»PixSet« Dataset

»It doesn’t work without cooperation«

02. Juni 2021, 08:48 Uhr   |  Iris Stroh

Fortsetzung des Artikels von Teil 1 .

Pixset contains data from a wide range of sensors

Beispiele der in PixSet enthaltenen Bilder, auf denen einzelne Objekte manuell mit 3D-Rahmen versehen wurden
© LeddarTech

Examples of the images included in PixSet on which individual objects have been manually provided with 3D frames

To what extent has public opinion towards automated driving deteriorated?

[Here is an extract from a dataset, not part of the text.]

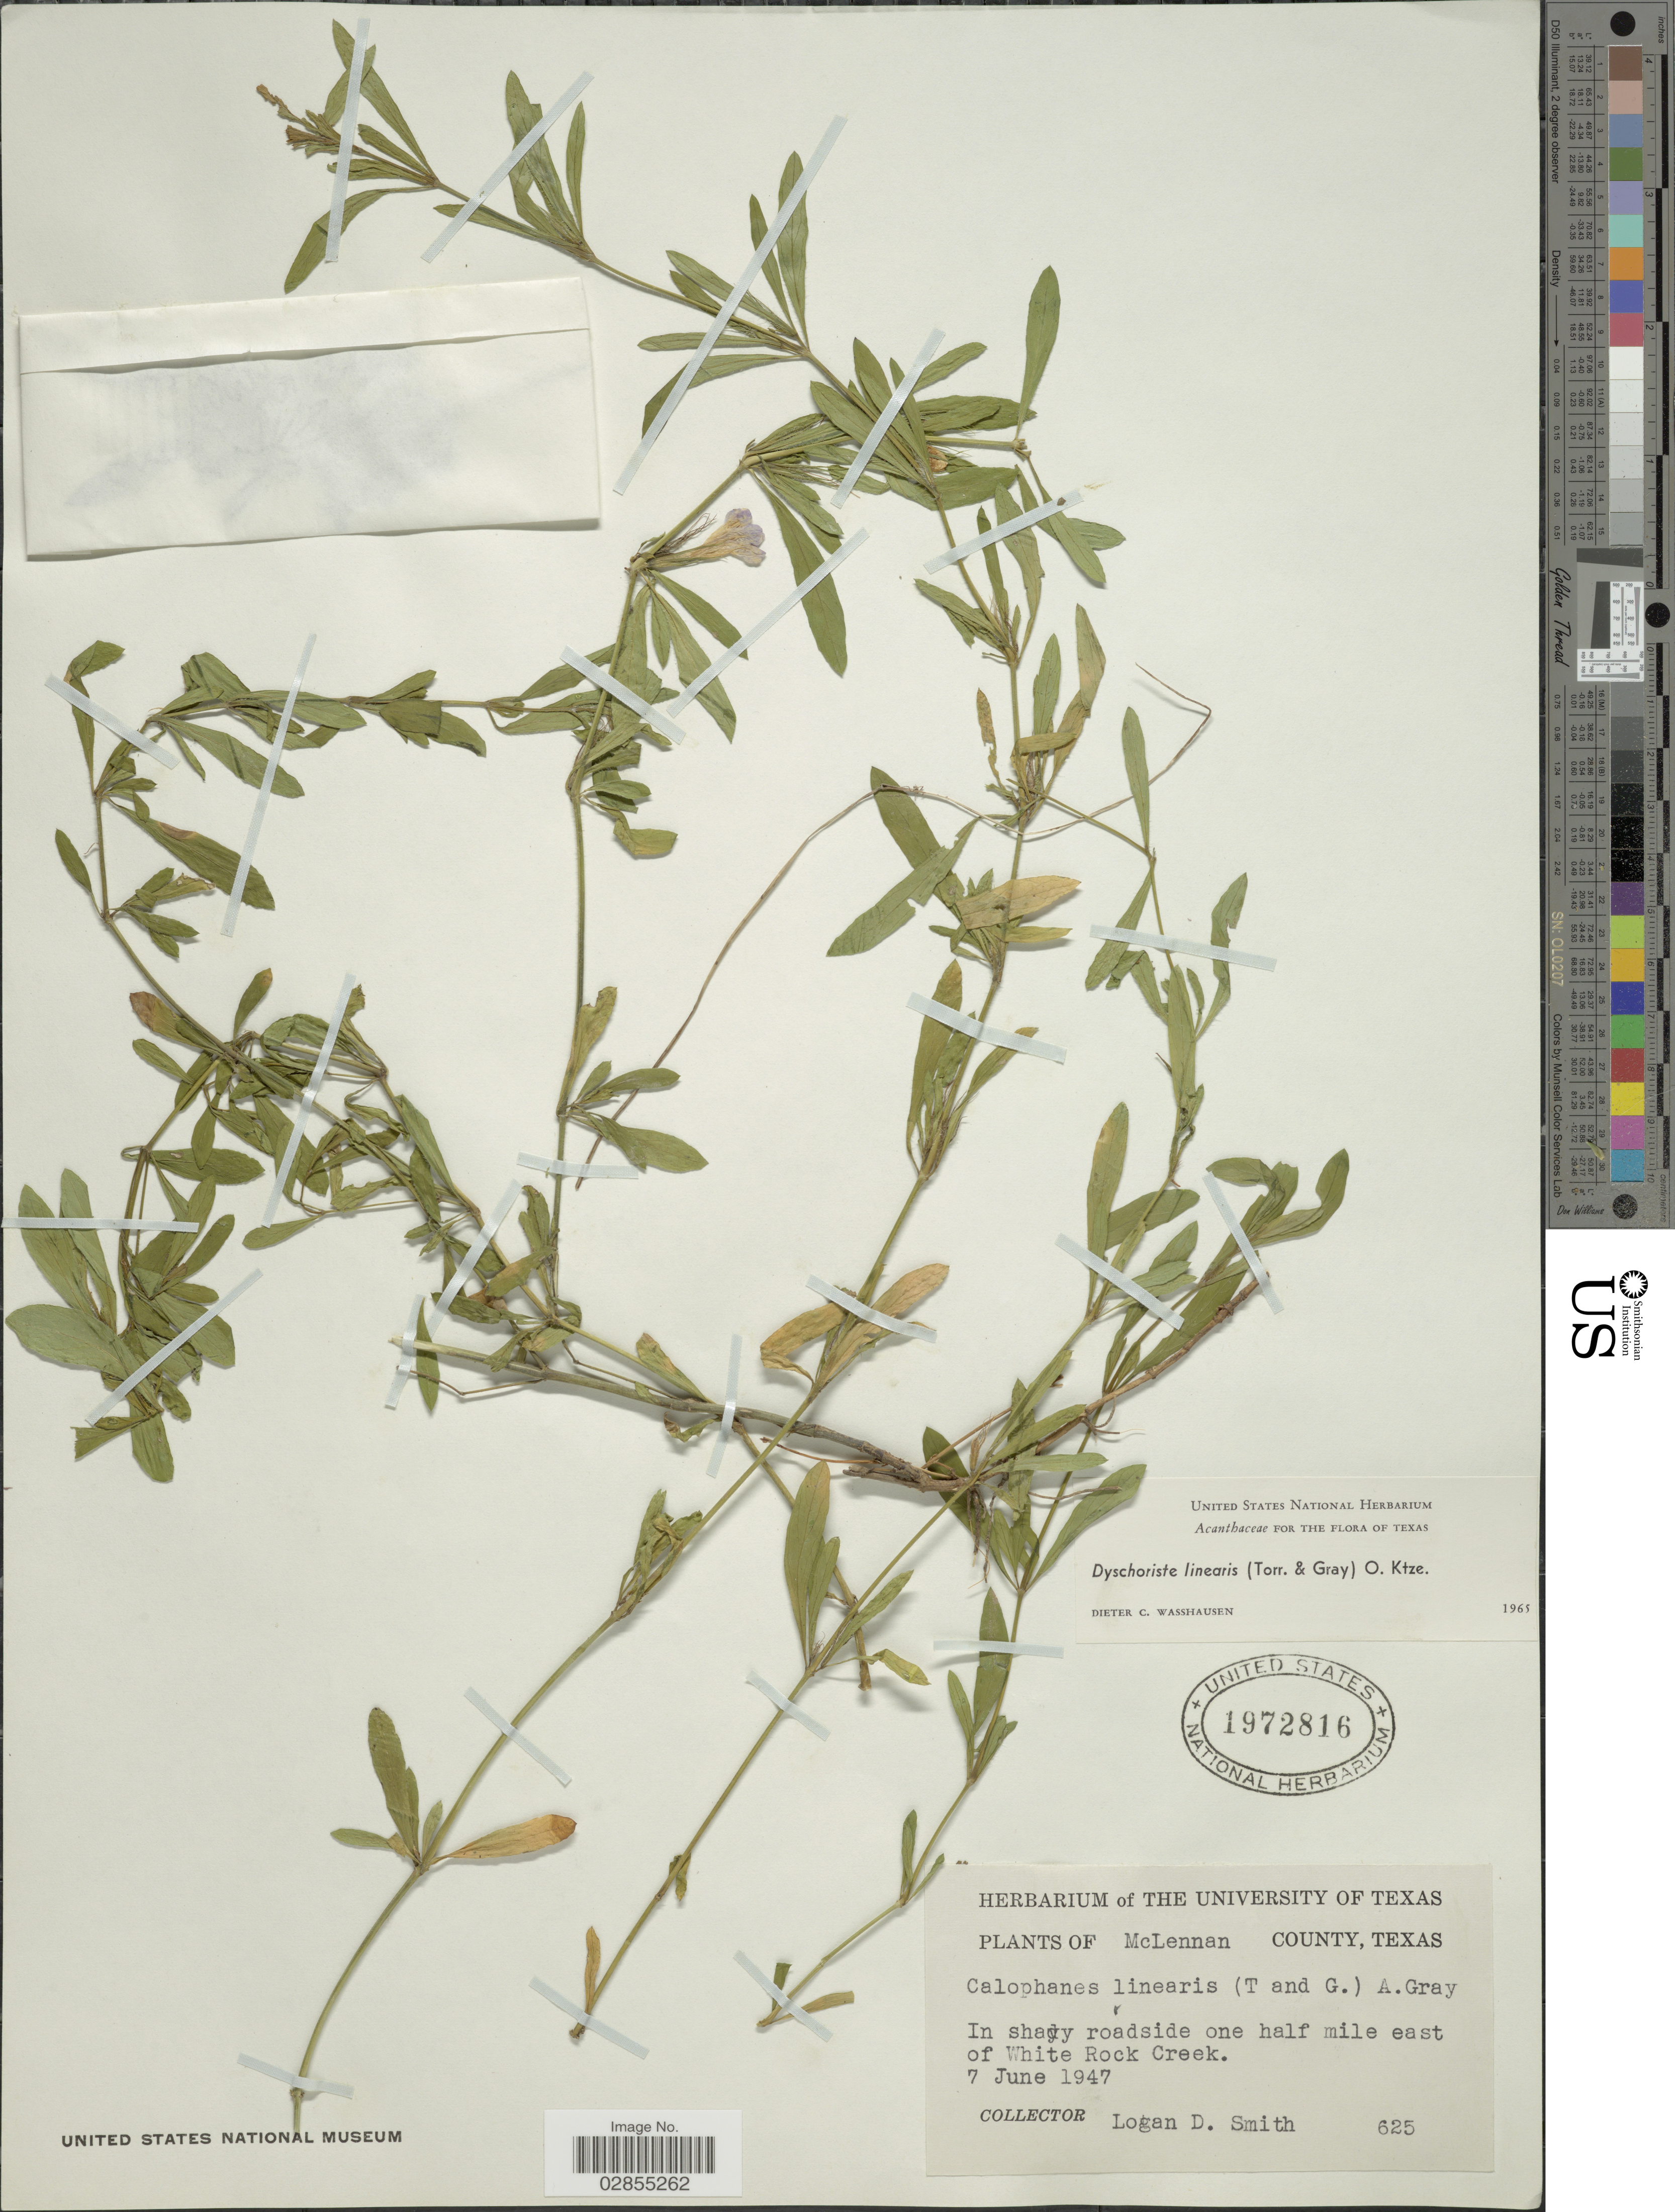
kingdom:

I'm not talking about robotaxis, but private vehicles. Here, with features like autopilot, consumers have been given hope that the technology is mature and will soon be available. And that it is affordable. This hope has not been fulfilled: even today we are still in a range between level 2 and 3 of automated driving. But if I have to keep my eyes on the road all the time because the technology doesn’t work on its own, then it’s superfluous, that’s not what the consumer wants. After all, these functionalities are not about people not wanting to drive as a matter of principle, but rather that they would like to do something different in certain situations. They want technology that, for example, takes over driving in traffic jams or on motorways. And then they want the technology to take over driving completely and not have the driver sitting next to it as a constant watchdog. I am convinced that if the technologies were fully developed and affordable, many consumers would use them. But what is available today is not mature. Today, we are talking about a time horizon of 2025, a few years ago they were still saying that these technologies were already available today. These delays increase mistrust among consumers: these no longer believe that the technology works. This is a problem that needs to be solved and that requires cooperation.

Do you expect LeddarTech will benefit in return from the academic research itself?

I think that is quite likely. There are some tasks that no one has solved satisfactorily yet. PixSet is a longer-term investment, but of course we hope that technical developments will be triggered in the academic environment based on this dataset that will help us in industry.

Labelled data is rare; how was the response to your dataset?

Very good, and it is true that one reason for this is the fact that it is labelled data. But there is another special feature: the dataset is not only based on data from LeddarTech sensors, but includes measurement data from quite different sensors. And these points are in contrast to the datasets available so far. In some, the objects are not labelled; in others, only measurement data from LiDAR sensors, for example, are included. Our dataset includes data from very different sensors, different cameras, radar data and data from different LiDAR sensors, including non-LeddarTech LiDAR sensors.

Can you be more specific?

Our dataset was created with a complete AV sensor suite, i.e., cameras, LiDARs, radar and IMUs (inertial measurement unit). As I said, we used different LiDAR sensors. But this also means that the dataset includes full-waveform data from our Leddar Pixell, a 3D solid-state flash LiDAR sensor. Full-waveform LiDAR sensors provide a full, digital representation of the incoming light signal, which is significantly more information than conventional LiDAR sensors provide. And this additional information enables higher performance in object detection, classification, etc.

In summary, our dataset is much more comprehensive than those from other commercial providers. And we also provide the tools as open source to manipulate and view the data. I think that makes PixSet unique.

The dataset is free of charge for the academic environment, but there is also the possibility for commercial providers to license the dataset. Who are you specifically addressing here, large OEMs rather not, because they have their own huge data sets?

No, we’re not talking about OEMs here, of course they have their own datasets that were created with hundreds of thousands of kilometres driven. We are more aimed at start-up companies that are developing corresponding technologies, for example pedestrian detection. For these companies, our dataset is certainly helpful. Because up to now, such companies have typically relied on publicly accessible datasets and, as I said, these have a limited scope. And the option to collect their own data does not usually exist for these companies either, because that is too costly. Now, with PixSet, they can license a comprehensive dataset at a reasonable price, which is very helpful.

Is the dataset sufficient to try out complex algorithms?

Yes, the data set is quite extensive. We are talking about around 30,000 images in 97 sequences and more than 1.3 million labelled objects. That is more than twice the size of the Kitti dataset, which we ourselves have used very effectively in our own development. This can be used to test the possibilities of different algorithms. If the algorithms are to go into production, then the dataset will certainly be expanded with significantly more data. Then we are talking about millions of images. But the dataset is certainly sufficient to demonstrate the possibilities.

Should this kind of support be expanded, for example with datasets for traffic monitoring?

To be honest, we are not following a fixed roadmap in this case. If it came up within an internal project for motorway surveillance to create a dataset, then we would certainly consider making it publicly available.